Council said that it is unlikely to be eliminated by 2008-09 in spite of the government’s target to bring it to zero by 2009 as the six pay commission’s recommendations are likely to increase central government’s expenditure. On the question of revenue deficit Rangrajan pointed to the off budget liabilities which constitute 2% of GDP.

According to the estimates of the council, fiscal deficit is estimated to be 3.3% of the GDP and revenue 1.5% of the GDP in 2007-08 and aggregate fiscal deficit of the center and states will stand 5.2% of GDP less than the estimated one.

This is to be known that Economic Survey also stressed on the cut of wasteful expenditure by government. Survey pointed out that fiscal consolidation is impossible until government puts a check on its expenses.

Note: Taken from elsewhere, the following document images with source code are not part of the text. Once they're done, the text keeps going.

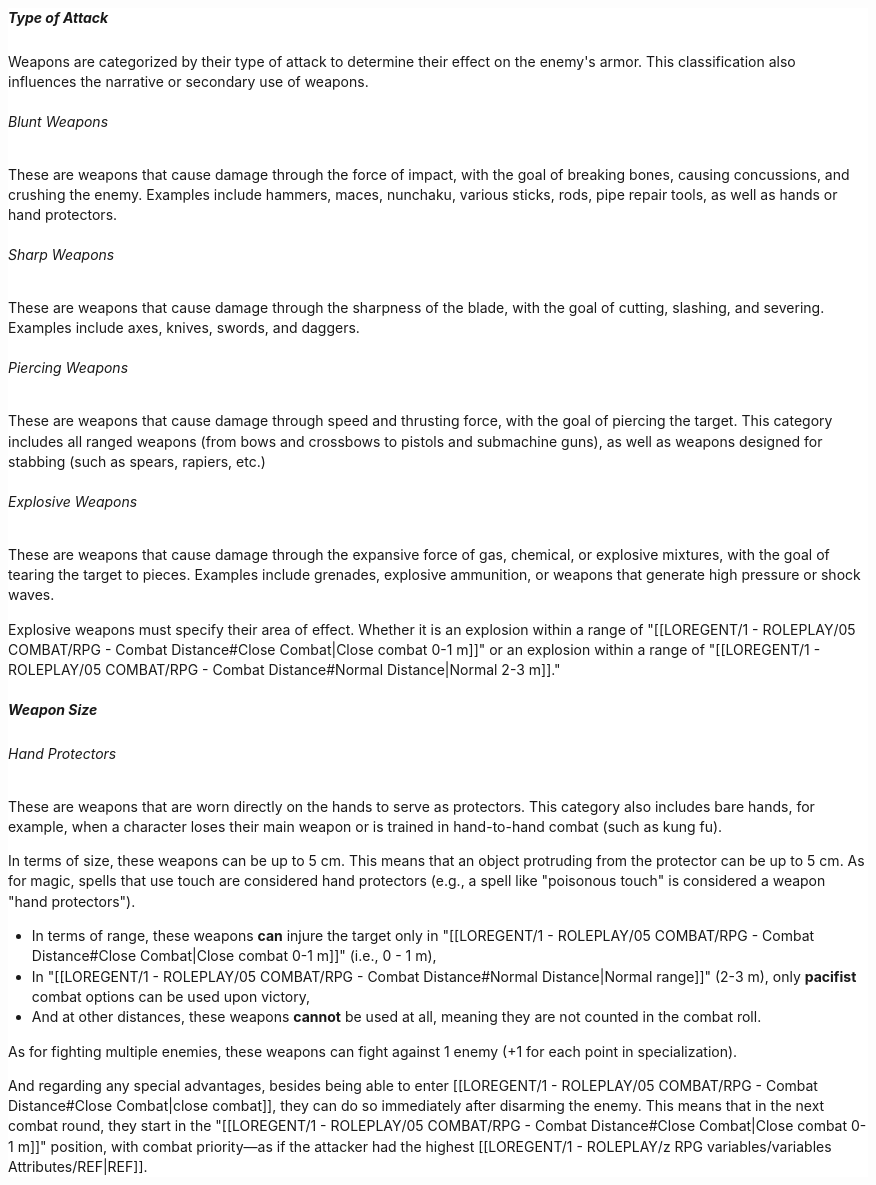 ##### Type of Attack

Weapons are categorized by their type of attack to determine their effect on the enemy's armor. This classification also influences the narrative or secondary use of weapons.

###### Blunt Weapons

These are weapons that cause damage through the force of impact, with the goal of breaking bones, causing concussions, and crushing the enemy. Examples include hammers, maces, nunchaku, various sticks, rods, pipe repair tools, as well as hands or hand protectors.

###### Sharp Weapons

These are weapons that cause damage through the sharpness of the blade, with the goal of cutting, slashing, and severing. Examples include axes, knives, swords, and daggers.

###### Piercing Weapons

These are weapons that cause damage through speed and thrusting force, with the goal of piercing the target. This category includes all ranged weapons (from bows and crossbows to pistols and submachine guns), as well as weapons designed for stabbing (such as spears, rapiers, etc.)

###### Explosive Weapons

These are weapons that cause damage through the expansive force of gas, chemical, or explosive mixtures, with the goal of tearing the target to pieces. Examples include grenades, explosive ammunition, or weapons that generate high pressure or shock waves.

Explosive weapons must specify their area of effect. Whether it is an explosion within a range of "[[LOREGENT/1 - ROLEPLAY/05 COMBAT/RPG - Combat Distance#Close Combat\|Close combat 0-1 m]]" or an explosion within a range of "[[LOREGENT/1 - ROLEPLAY/05 COMBAT/RPG - Combat Distance#Normal Distance\|Normal 2-3 m]]."

##### Weapon Size

###### Hand Protectors

These are weapons that are worn directly on the hands to serve as protectors. This category also includes bare hands, for example, when a character loses their main weapon or is trained in hand-to-hand combat (such as kung fu).

In terms of size, these weapons can be up to 5 cm. This means that an object protruding from the protector can be up to 5 cm. As for magic, spells that use touch are considered hand protectors (e.g., a spell like "poisonous touch" is considered a weapon "hand protectors").

- In terms of range, these weapons **can** injure the target only in "[[LOREGENT/1 - ROLEPLAY/05 COMBAT/RPG - Combat Distance#Close Combat\|Close combat 0-1 m]]" (i.e., 0 - 1 m),    
- In "[[LOREGENT/1 - ROLEPLAY/05 COMBAT/RPG - Combat Distance#Normal Distance\|Normal range]]" (2-3 m), only **pacifist** combat options can be used upon victory,    
- And at other distances, these weapons **cannot** be used at all, meaning they are not counted in the combat roll.    

As for fighting multiple enemies, these weapons can fight against 1 enemy (+1 for each point in specialization).

And regarding any special advantages, besides being able to enter [[LOREGENT/1 - ROLEPLAY/05 COMBAT/RPG - Combat Distance#Close Combat\|close combat]], they can do so immediately after disarming the enemy. This means that in the next combat round, they start in the "[[LOREGENT/1 - ROLEPLAY/05 COMBAT/RPG - Combat Distance#Close Combat\|Close combat 0-1 m]]" position, with combat priority—as if the attacker had the highest [[LOREGENT/1 - ROLEPLAY/z RPG variables/variables Attributes/REF\|REF]].

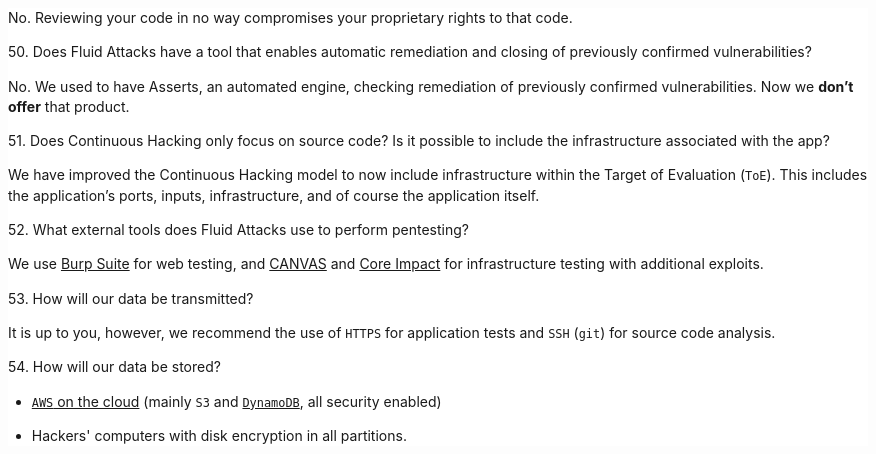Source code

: </div>

No. Reviewing your code in no way compromises your proprietary rights to
that code.

<div class="faq-title">

50\. Does Fluid Attacks have a tool that enables automatic remediation
and closing of previously confirmed vulnerabilities?

</div>

No. We used to have Asserts, an automated engine, checking remediation
of previously confirmed vulnerabilities. Now we **don’t offer** that
product.

<div class="faq-title">

51\. Does Continuous Hacking only focus on source code?
Is it possible to include the infrastructure associated with the app?

</div>

We have improved the Continuous Hacking model to now include
infrastructure within the Target of Evaluation (`ToE`). This includes
the application’s ports, inputs, infrastructure, and of course the
application itself.

<div class="faq-title">

52\. What external tools does Fluid Attacks use to perform pentesting?

</div>

We use [Burp Suite](https://portswigger.net/burp) for web testing, and
[CANVAS](https://www.immunityinc.com/products/canvas/) and [Core
Impact](https://www.coresecurity.com/products/core-impact) for
infrastructure testing with additional exploits.

<div class="faq-title">

53\. How will our data be transmitted?

</div>

It is up to you, however, we recommend the use of `HTTPS` for
application tests and `SSH` (`git`) for source code analysis.

<div class="faq-title">

54\. How will our data be stored?

</div>

- [`AWS` on the cloud](https://aws.amazon.com/) (mainly `S3` and
  [`DynamoDB`](https://aws.amazon.com/dynamodb/), all security
  enabled)

- Hackers' computers with disk encryption in all partitions.

<div class="faq-title">
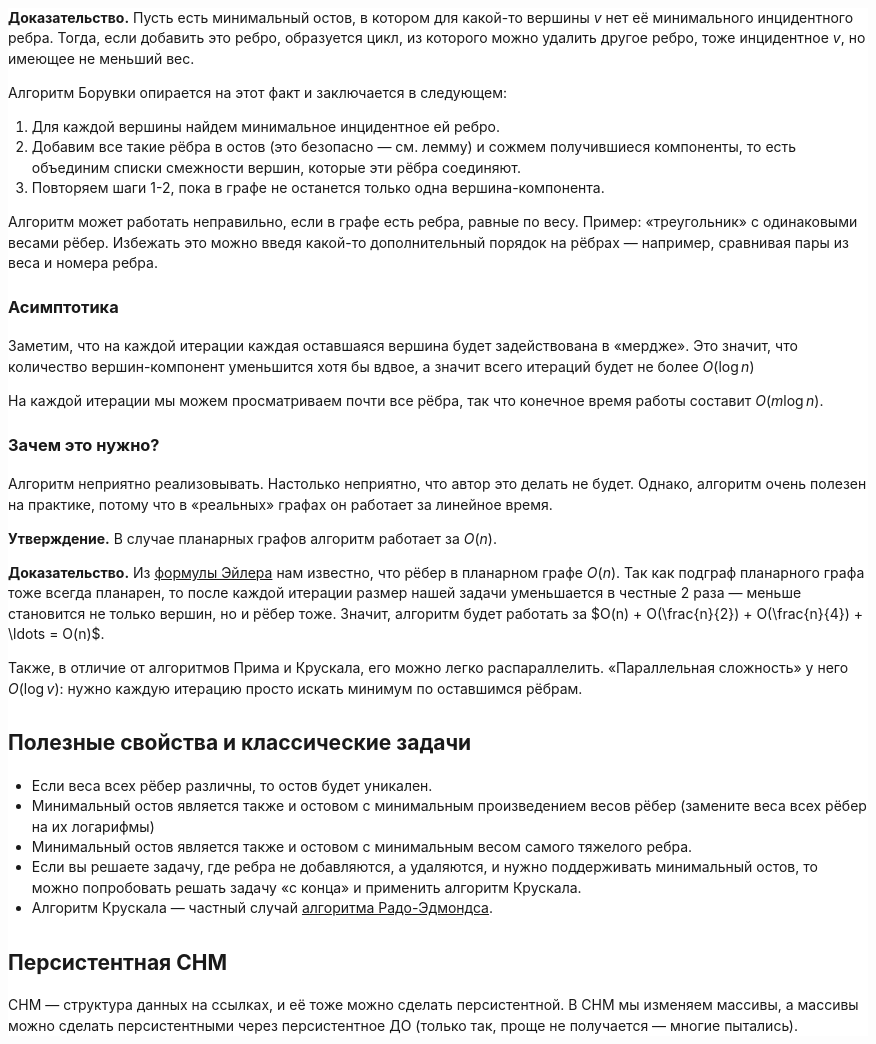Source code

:**Доказательство.** Пусть есть минимальный остов, в котором для какой-то вершины $v$ нет её минимального инцидентного ребра. Тогда, если добавить это ребро, образуется цикл, из которого можно удалить другое ребро, тоже инцидентное $v$, но имеющее не меньший вес.

Алгоритм Борувки опирается на этот факт и заключается в следующем:

1. Для каждой вершины найдем минимальное инцидентное ей ребро.
2. Добавим все такие рёбра в остов (это безопасно — см. лемму) и сожмем получившиеся компоненты, то есть объединим списки смежности вершин, которые эти рёбра соединяют.
3. Повторяем шаги 1-2, пока в графе не останется только одна вершина-компонента.

Алгоритм может работать неправильно, если в графе есть ребра, равные по весу. Пример: «треугольник» с одинаковыми весами рёбер. Избежать это можно введя какой-то дополнительный порядок на рёбрах — например, сравнивая пары из веса и номера ребра.

### Асимптотика

Заметим, что на каждой итерации каждая оставшаяся вершина будет задействована в «мердже». Это значит, что количество вершин-компонент уменьшится хотя бы вдвое, а значит всего итераций будет не более $O(\log n)$

На каждой итерации мы можем просматриваем почти все рёбра, так что конечное время работы составит $O(m \log n)$.

### Зачем это нужно?

Алгоритм неприятно реализовывать. Настолько неприятно, что автор это делать не будет. Однако, алгоритм очень полезен на практике, потому что в «реальных» графах он работает за линейное время.

**Утверждение.** В случае планарных графов алгоритм работает за $O(n)$.

**Доказательство.** Из [формулы Эйлера](https://neerc.ifmo.ru/wiki/index.php?title=%D0%A4%D0%BE%D1%80%D0%BC%D1%83%D0%BB%D0%B0_%D0%AD%D0%B9%D0%BB%D0%B5%D1%80%D0%B0) нам известно, что рёбер в планарном графе $O(n)$. Так как подграф планарного графа тоже всегда планарен, то после каждой итерации размер нашей задачи уменьшается в честные 2 раза — меньше становится не только вершин, но и рёбер тоже. Значит, алгоритм будет работать за $O(n) + O(\frac{n}{2}) + O(\frac{n}{4}) + \ldots = O(n)$.

Также, в отличие от алгоритмов Прима и Крускала, его можно легко распараллелить. «Параллельная сложность» у него $O(\log v)$: нужно каждую итерацию просто искать минимум по оставшимся рёбрам.

## Полезные свойства и классические задачи

- Если веса всех рёбер различны, то остов будет уникален.
- Минимальный остов является также и остовом с минимальным произведением весов рёбер (замените веса всех рёбер на их логарифмы)
- Минимальный остов является также и остовом с минимальным весом самого тяжелого ребра.
- Если вы решаете задачу, где ребра не добавляются, а удаляются, и нужно поддерживать минимальный остов, то можно попробовать решать задачу «с конца» и применить алгоритм Крускала.
- Алгоритм Крускала — частный случай [алгоритма Радо-Эдмондса](http://algorithmica.org/ru/matroid).

## Персистентная СНМ

СНМ — структура данных на ссылках, и её тоже можно сделать персистентной. В СНМ мы изменяем массивы, а массивы можно сделать персистентными через персистентное ДО (только так, проще не получается — многие пытались).
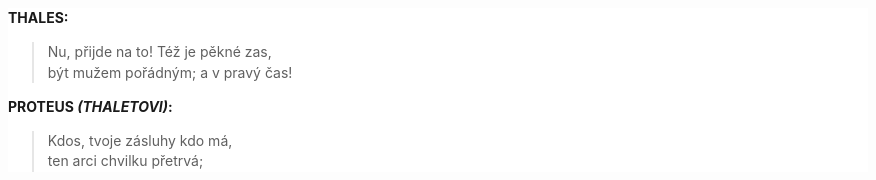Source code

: ****THALES**:**

> Nu, přijde na to! Též je pěkné zas,  
> být mužem pořádným; a v pravý čas!

****PROTEUS** _(THALETOVI)_:**

> Kdos, tvoje zásluhy kdo má,  
> ten arci chvilku přetrvá;  
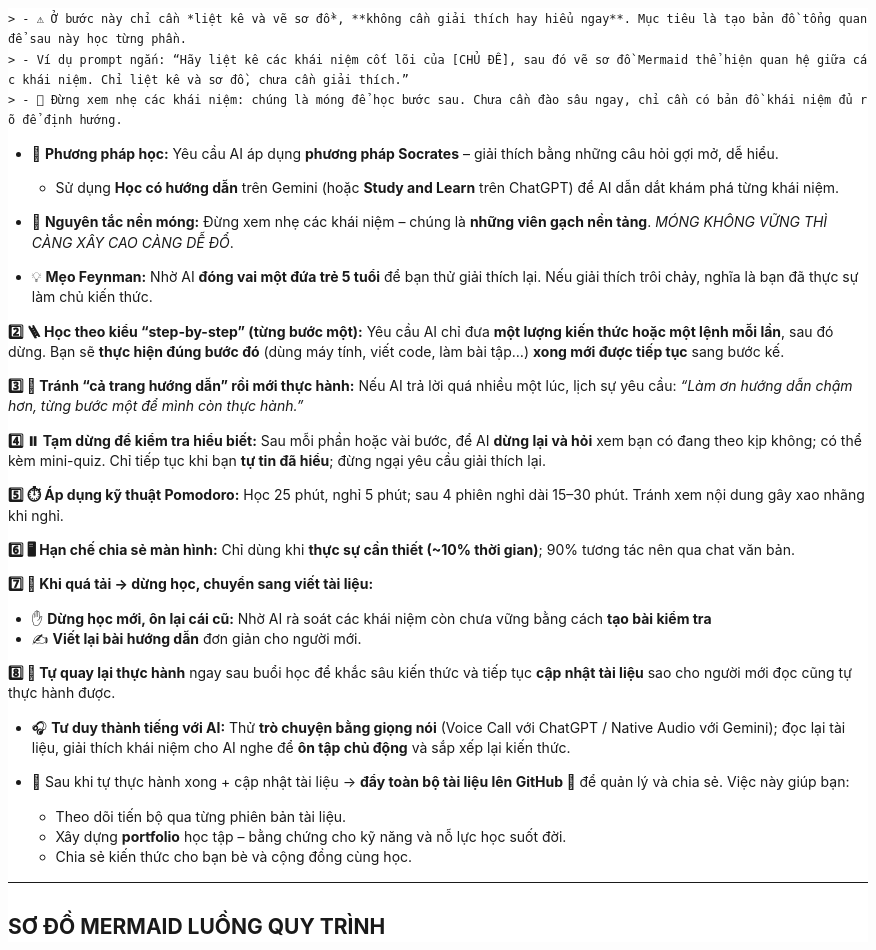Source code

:     > - ⚠️ Ở bước này chỉ cần *liệt kê và vẽ sơ đồ*, **không cần giải thích hay hiểu ngay**. Mục tiêu là tạo bản đồ tổng quan để sau này học từng phần. 
    > - Ví dụ prompt ngắn: “Hãy liệt kê các khái niệm cốt lõi của [CHỦ ĐỀ], sau đó vẽ sơ đồ Mermaid thể hiện quan hệ giữa các khái niệm. Chỉ liệt kê và sơ đồ, chưa cần giải thích.” 
    > - 🧱 Đừng xem nhẹ các khái niệm: chúng là móng để học bước sau. Chưa cần đào sâu ngay, chỉ cần có bản đồ khái niệm đủ rõ để định hướng. 

  * 🧠 **Phương pháp học:** Yêu cầu AI áp dụng **phương pháp Socrates** – giải thích bằng những câu hỏi gợi mở, dễ hiểu.

    * Sử dụng **Học có hướng dẫn** trên Gemini (hoặc **Study and Learn** trên ChatGPT) để AI dẫn dắt khám phá từng khái niệm.

  * 🧱 **Nguyên tắc nền móng:** Đừng xem nhẹ các khái niệm – chúng là **những viên gạch nền tảng**. *MÓNG KHÔNG VỮNG THÌ CÀNG XÂY CAO CÀNG DỄ ĐỔ*.

  * 💡 **Mẹo Feynman:** Nhờ AI **đóng vai một đứa trẻ 5 tuổi** để bạn thử giải thích lại. Nếu giải thích trôi chảy, nghĩa là bạn đã thực sự làm chủ kiến thức.

  **2️⃣ 🪜 Học theo kiểu “step-by-step” (từng bước một):** Yêu cầu AI chỉ đưa **một lượng kiến thức hoặc một lệnh mỗi lần**, sau đó dừng. Bạn sẽ **thực hiện đúng bước đó** (dùng máy tính, viết code, làm bài tập…) **xong mới được tiếp tục** sang bước kế.

  **3️⃣ 🚫 Tránh “cả trang hướng dẫn” rồi mới thực hành:** Nếu AI trả lời quá nhiều một lúc, lịch sự yêu cầu: *“Làm ơn hướng dẫn chậm hơn, từng bước một để mình còn thực hành.”*

  **4️⃣ ⏸️ Tạm dừng để kiểm tra hiểu biết:** Sau mỗi phần hoặc vài bước, để AI **dừng lại và hỏi** xem bạn có đang theo kịp không; có thể kèm mini-quiz. Chỉ tiếp tục khi bạn **tự tin đã hiểu**; đừng ngại yêu cầu giải thích lại.

  **5️⃣ ⏱️ Áp dụng kỹ thuật Pomodoro:** Học 25 phút, nghỉ 5 phút; sau 4 phiên nghỉ dài 15–30 phút. Tránh xem nội dung gây xao nhãng khi nghỉ.

  **6️⃣ 🖥️ Hạn chế chia sẻ màn hình:** Chỉ dùng khi **thực sự cần thiết (\~10% thời gian)**; 90% tương tác nên qua chat văn bản.

  **7️⃣ 📝 Khi quá tải → dừng học, chuyển sang viết tài liệu:**

  * ✋ **Dừng học mới, ôn lại cái cũ:** Nhờ AI rà soát các khái niệm còn chưa vững bằng cách **tạo bài kiểm tra**
  * ✍️ **Viết lại bài hướng dẫn** đơn giản cho người mới.

  **8️⃣ 🔄 Tự quay lại thực hành** ngay sau buổi học để khắc sâu kiến thức và tiếp tục **cập nhật tài liệu** sao cho người mới đọc cũng tự thực hành được.

* 🎧 **Tư duy thành tiếng với AI:** Thử **trò chuyện bằng giọng nói** (Voice Call với ChatGPT / Native Audio với Gemini); đọc lại tài liệu, giải thích khái niệm cho AI nghe để **ôn tập chủ động** và sắp xếp lại kiến thức.

* 🚀 Sau khi tự thực hành xong + cập nhật tài liệu → **đẩy toàn bộ tài liệu lên GitHub 📂** để quản lý và chia sẻ. Việc này giúp bạn:

  * Theo dõi tiến bộ qua từng phiên bản tài liệu.
  * Xây dựng **portfolio** học tập – bằng chứng cho kỹ năng và nỗ lực học suốt đời.
  * Chia sẻ kiến thức cho bạn bè và cộng đồng cùng học.

---

## SƠ ĐỒ MERMAID LUỒNG QUY TRÌNH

Presenting overall view of economy of the current fiscal year council projected the economic growth rate at 9%. Council Chairman C Ranngrajan says that kindly monsoon and external conditions will be helpful to attain 9% growth rate. Report projected farm sector’s growth at 2.5%, industrial growth rate at 10.6 and that of service sector at 10.4 %.

“The goal of 9% growth is possible due to strong fundamentals of the economy even if central bank applies some monetary measures” says council member.

On inflation chairman said that it depends on petroleum prices. Lower prices of petroleum products will keep the inflation low.

Capital inflow estimates stand at $15 billion. But chairman see this flood of capital inflow as a challenge and advises to absorb it in reserves and certain sectors of the economy hinting at the real estate rather than putting restrictions on it.

He suggested a triplet of solution for investment management. First the appreciation of rupee to affordable limits, absorption of inflow into reserves and encouragement of overseas acquisitions that is a policy of capital outflow and dealing of external borrowings with scrutiny.

He further added that equity investment involves risk but still necessary for inflow. These are the things not disposable at will. What can be done is that external debt should be discouraged.

Rangrajan also stressed that over all growth of the economy can be accelerated or sustained only when farm sector and power sectors register high growth.